(Saved entries)
········
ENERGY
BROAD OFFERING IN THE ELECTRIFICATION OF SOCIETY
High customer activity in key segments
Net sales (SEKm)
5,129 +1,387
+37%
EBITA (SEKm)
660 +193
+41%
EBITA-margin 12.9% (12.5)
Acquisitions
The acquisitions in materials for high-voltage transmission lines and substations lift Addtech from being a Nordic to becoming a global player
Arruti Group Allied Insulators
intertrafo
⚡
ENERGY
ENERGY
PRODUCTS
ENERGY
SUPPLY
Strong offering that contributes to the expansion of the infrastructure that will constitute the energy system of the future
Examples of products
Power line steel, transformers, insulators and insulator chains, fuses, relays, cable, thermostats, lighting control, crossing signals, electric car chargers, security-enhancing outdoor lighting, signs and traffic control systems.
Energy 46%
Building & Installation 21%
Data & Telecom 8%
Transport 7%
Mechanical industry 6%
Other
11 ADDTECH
········
Repeat the lines above with every word intact.

• Exercise solution:
ENERGY
BROAD OFFERING IN THE ELECTRIFICATION OF SOCIETY
High customer activity in key segments
Net sales (SEKm)
5,129 +1,387
+37%
EBITA (SEKm)
660 +193
+41%
EBITA-margin 12.9% (12.5)
Acquisitions
The acquisitions in materials for high-voltage transmission lines and substations lift Addtech from being a Nordic to becoming a global player
Arruti Group Allied Insulators
intertrafo
⚡
ENERGY
ENERGY
PRODUCTS
ENERGY
SUPPLY
Strong offering that contributes to the expansion of the infrastructure that will constitute the energy system of the future
Examples of products
Power line steel, transformers, insulators and insulator chains, fuses, relays, cable, thermostats, lighting control, crossing signals, electric car chargers, security-enhancing outdoor lighting, signs and traffic control systems.
Energy 46%
Building & Installation 21%
Data & Telecom 8%
Transport 7%
Mechanical industry 6%
Other
11 ADDTECH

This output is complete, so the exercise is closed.